At some point of embittering clarity, Americans will open their eyes to the glaring significance of the Obama era and see the Power Grab Years for what they are. Whether this realization comes in time to stave off the eradication of the United States as we thought we knew it, or whether it comes too late, I predict it will surely come.
The American people, beginning with but not limited to those of us who voted Barack Obama into the White House, seem to have agreed to shoulder the heavy, costly yoke of exponentially increasing government control of our lives.

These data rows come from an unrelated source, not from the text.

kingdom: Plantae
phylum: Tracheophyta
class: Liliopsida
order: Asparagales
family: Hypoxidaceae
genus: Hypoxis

Make that exponentially increasing executive branch control of our lives — even more alarming given the cult of President Obama’s personality already evident. With a rubberstamp Democratic Congress, it is the Obama White House that calls the shots, and it doesn’t let dissenters forget it. After Sen. Jon Kyl, R-Ariz., declared the Obama administration’s stimulus spending plan ineffective and urged a halt to further stimulus spending, the White House dispatched four Cabinet secretaries — Transportation’s Ray LaHood, Agriculture’s Tom Vilsack, Housing and Urban Development’s Shaun Donovan, Interior’s Ken Salazar — to write letters to Republican Arizona Gov. Jan Brewer enumerating every dime of federal monies that would no longer flow to her state if Sen. Kyl had his way.
As LaHood snarkily put it to Brewer, “If you prefer to forfeit the money we are making available to your state, as Senator Kyl suggests, please let me know.”
What did the White House expect the governor to do next? Make Sen. Kyl an offer he couldn’t refuse?
Muscular politicking on steroids is the Obama way, whether the administration is bullying Chrysler bond-holders, wresting control of the Census from the Commerce Department or empowering, at last count, as many as 31 “czars” to oversee various aspects of federal policy, many without Senate confirmation.
But there exists a potent taboo against the S-word and other terminology essential for analysis. Jeb Bush’s aversion to the term is typical. “Is Obama a socialist?” Tucker Carlson recently asked him in Esquire magazine.
Bush said he didn’t know, and called the president a “collectivist.” “Socialism is pejorative in America,” Bush explained. “So people stop listening. … It’s a turnoff.”
“It’s a turnoff”? It had better not be a turnoff. Because if we don’t talk about it, we won’t think about it — until it’s too late.